Bobby Goodspeed is one of the main characters of The Misfits. He is twelve years old, in seventh grade, and part of the Gang of Five, alongside his friends Addie, Joe, and Skeezie. (There are only four members of the gang, but the name comes from the thought that another kid who's a misfit like them will eventually want to join, too.)
Bobby is a bit overweight and often made fun of for how much he eats by way of name-calling (like "Dough-boy" and "Fluff," due to how he ate peanut butter fluff sandwiches every day in the third grade). Due to her issues with saying the Pledge of Allegiance, Addie asks to form a new political party for school elections, and the Gang of Five helps her hang up fliers; however, they need a stance that offers something different from the Democrat and Republican parties at the school.

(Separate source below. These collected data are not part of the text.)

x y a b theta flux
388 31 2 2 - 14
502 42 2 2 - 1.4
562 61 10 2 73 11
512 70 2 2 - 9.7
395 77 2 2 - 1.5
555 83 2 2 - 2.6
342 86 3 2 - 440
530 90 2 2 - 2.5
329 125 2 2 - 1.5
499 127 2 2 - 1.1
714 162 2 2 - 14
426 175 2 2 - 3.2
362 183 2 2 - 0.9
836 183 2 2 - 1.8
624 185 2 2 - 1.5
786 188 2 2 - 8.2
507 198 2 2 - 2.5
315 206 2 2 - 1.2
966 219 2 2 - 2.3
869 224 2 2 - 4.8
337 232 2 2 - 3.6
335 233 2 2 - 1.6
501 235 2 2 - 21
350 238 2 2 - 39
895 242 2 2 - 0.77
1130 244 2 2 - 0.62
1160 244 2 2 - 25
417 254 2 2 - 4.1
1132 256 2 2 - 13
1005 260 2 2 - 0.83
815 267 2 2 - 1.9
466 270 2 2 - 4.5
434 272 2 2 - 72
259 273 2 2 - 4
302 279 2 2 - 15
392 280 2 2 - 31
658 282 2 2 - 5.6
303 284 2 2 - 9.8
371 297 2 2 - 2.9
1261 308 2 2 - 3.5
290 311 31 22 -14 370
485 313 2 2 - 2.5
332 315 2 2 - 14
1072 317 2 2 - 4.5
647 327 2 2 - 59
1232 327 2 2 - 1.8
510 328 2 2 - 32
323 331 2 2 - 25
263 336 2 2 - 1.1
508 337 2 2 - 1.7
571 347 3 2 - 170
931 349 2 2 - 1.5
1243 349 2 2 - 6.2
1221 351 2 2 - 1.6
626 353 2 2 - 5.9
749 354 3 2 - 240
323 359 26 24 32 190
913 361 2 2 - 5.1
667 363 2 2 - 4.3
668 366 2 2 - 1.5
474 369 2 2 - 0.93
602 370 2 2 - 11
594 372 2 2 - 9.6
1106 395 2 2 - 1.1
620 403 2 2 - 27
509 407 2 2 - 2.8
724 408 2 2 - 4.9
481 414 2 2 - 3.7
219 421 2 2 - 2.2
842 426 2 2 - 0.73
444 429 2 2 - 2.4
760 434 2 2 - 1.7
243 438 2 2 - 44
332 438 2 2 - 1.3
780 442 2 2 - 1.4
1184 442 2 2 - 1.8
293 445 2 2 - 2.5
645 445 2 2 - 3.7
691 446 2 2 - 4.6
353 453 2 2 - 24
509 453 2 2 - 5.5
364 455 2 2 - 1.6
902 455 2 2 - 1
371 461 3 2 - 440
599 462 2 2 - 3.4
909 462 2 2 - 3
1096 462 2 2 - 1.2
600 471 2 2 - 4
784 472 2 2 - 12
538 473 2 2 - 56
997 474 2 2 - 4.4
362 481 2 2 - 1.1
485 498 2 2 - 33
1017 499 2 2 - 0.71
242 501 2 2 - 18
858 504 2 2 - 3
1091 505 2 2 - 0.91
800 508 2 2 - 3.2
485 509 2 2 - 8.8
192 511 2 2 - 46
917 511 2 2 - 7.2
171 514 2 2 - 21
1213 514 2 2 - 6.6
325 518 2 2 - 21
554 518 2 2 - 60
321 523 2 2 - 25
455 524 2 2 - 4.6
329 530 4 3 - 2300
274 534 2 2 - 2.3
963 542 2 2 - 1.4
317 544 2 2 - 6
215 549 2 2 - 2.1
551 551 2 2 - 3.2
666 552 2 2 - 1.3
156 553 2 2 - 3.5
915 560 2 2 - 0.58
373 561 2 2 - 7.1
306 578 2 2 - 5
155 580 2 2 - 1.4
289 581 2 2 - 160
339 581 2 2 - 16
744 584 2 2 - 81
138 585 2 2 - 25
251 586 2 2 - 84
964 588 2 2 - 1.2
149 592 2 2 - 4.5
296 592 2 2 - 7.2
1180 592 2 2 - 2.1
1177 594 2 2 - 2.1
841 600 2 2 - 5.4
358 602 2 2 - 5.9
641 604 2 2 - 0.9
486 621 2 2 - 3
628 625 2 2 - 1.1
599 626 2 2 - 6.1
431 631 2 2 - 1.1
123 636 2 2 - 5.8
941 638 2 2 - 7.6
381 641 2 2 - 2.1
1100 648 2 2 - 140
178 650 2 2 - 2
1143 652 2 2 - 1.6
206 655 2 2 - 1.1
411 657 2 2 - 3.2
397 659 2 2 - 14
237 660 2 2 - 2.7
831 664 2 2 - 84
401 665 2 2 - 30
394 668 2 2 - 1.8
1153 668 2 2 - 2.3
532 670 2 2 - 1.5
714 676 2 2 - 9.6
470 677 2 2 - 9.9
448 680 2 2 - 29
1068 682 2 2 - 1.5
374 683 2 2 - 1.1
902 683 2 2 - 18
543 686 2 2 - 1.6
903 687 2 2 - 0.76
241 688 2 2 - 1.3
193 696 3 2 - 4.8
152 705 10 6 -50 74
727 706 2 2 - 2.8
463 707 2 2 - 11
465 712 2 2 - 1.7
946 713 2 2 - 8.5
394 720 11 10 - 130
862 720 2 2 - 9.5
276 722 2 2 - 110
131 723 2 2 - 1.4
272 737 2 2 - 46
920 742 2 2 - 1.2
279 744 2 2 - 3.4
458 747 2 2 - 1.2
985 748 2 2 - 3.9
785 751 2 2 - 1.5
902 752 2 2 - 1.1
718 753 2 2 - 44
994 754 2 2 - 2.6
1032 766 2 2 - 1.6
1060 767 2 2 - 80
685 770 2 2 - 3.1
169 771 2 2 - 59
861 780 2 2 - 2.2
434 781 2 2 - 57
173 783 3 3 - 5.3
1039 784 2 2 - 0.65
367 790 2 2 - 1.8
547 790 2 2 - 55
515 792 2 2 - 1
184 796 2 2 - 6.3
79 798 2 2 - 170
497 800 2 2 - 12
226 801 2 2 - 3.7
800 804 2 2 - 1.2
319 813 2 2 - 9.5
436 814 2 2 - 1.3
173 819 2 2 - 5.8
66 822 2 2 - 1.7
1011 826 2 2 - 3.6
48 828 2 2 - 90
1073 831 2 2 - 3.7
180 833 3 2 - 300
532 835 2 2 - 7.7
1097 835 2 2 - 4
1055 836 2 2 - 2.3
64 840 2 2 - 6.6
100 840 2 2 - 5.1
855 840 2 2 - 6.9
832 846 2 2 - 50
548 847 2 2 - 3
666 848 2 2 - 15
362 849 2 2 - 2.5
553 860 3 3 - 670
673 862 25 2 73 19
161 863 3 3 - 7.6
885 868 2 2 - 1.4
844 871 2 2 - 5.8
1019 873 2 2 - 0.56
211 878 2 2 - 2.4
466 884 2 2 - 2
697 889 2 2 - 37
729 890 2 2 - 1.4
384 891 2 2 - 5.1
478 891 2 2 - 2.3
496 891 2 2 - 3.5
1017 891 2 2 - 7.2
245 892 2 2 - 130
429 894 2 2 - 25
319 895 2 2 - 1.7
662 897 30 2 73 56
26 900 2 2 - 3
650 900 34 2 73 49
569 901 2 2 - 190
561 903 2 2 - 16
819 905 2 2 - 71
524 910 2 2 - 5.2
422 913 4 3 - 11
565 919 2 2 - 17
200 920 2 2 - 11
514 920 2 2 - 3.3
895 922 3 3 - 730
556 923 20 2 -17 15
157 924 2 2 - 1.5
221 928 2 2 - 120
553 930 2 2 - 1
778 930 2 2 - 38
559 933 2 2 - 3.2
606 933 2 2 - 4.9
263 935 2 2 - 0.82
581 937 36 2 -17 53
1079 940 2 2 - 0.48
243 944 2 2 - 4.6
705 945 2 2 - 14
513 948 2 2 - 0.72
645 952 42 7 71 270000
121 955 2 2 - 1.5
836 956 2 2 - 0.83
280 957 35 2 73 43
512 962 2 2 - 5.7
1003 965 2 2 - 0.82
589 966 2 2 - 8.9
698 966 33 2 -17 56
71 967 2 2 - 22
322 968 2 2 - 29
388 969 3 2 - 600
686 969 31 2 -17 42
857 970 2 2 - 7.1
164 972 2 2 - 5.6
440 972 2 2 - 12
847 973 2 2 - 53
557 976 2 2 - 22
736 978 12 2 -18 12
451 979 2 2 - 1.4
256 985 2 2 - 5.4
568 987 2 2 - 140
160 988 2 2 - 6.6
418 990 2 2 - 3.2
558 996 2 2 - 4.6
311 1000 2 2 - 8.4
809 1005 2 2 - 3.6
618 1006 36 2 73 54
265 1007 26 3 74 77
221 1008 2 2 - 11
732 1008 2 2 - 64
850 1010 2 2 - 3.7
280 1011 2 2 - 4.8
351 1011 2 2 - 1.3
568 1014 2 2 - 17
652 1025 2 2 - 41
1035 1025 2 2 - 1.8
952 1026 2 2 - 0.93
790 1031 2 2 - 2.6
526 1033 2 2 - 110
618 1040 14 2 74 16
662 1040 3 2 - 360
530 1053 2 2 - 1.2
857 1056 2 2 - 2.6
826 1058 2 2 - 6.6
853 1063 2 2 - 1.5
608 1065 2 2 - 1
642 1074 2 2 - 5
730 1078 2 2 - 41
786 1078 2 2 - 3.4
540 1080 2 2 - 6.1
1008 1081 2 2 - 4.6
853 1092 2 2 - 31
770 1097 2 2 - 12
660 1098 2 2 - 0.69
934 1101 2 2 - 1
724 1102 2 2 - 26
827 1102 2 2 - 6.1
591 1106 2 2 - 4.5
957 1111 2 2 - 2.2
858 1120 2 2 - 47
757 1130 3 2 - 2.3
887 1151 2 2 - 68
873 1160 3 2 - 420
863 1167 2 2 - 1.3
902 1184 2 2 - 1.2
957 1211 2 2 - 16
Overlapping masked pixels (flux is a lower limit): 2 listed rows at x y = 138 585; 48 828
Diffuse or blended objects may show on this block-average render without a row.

When Bobby overhears the bully Kevin calling another student a "dweeb," he comes up with a new platform and slogan for the No-Name Party:
Sticks and stones may break our bones, but names will break our spirit.
Bobby also works as a tie salesman at Awkworth & Ames Department Store for a man named Mr. Kellerman (dubbed Killer Man behind his back because of his mean nature). At one point in the story, Mr. Kellerman leaves for a few days, and Bobby learns that Mr. Kellerman's mother died. Since Bobby's mother died when he was young, he understands Mr. Kellerman's position. Bobby is slowly able to think of Mr. Kellerman as more human and to develop an understanding for the man.
The book is told from Bobby's perspective, giving us a bit more closeness with him, since he can be considered the main character—although the other three members of the Gang of Five could also be considered main characters of this novel.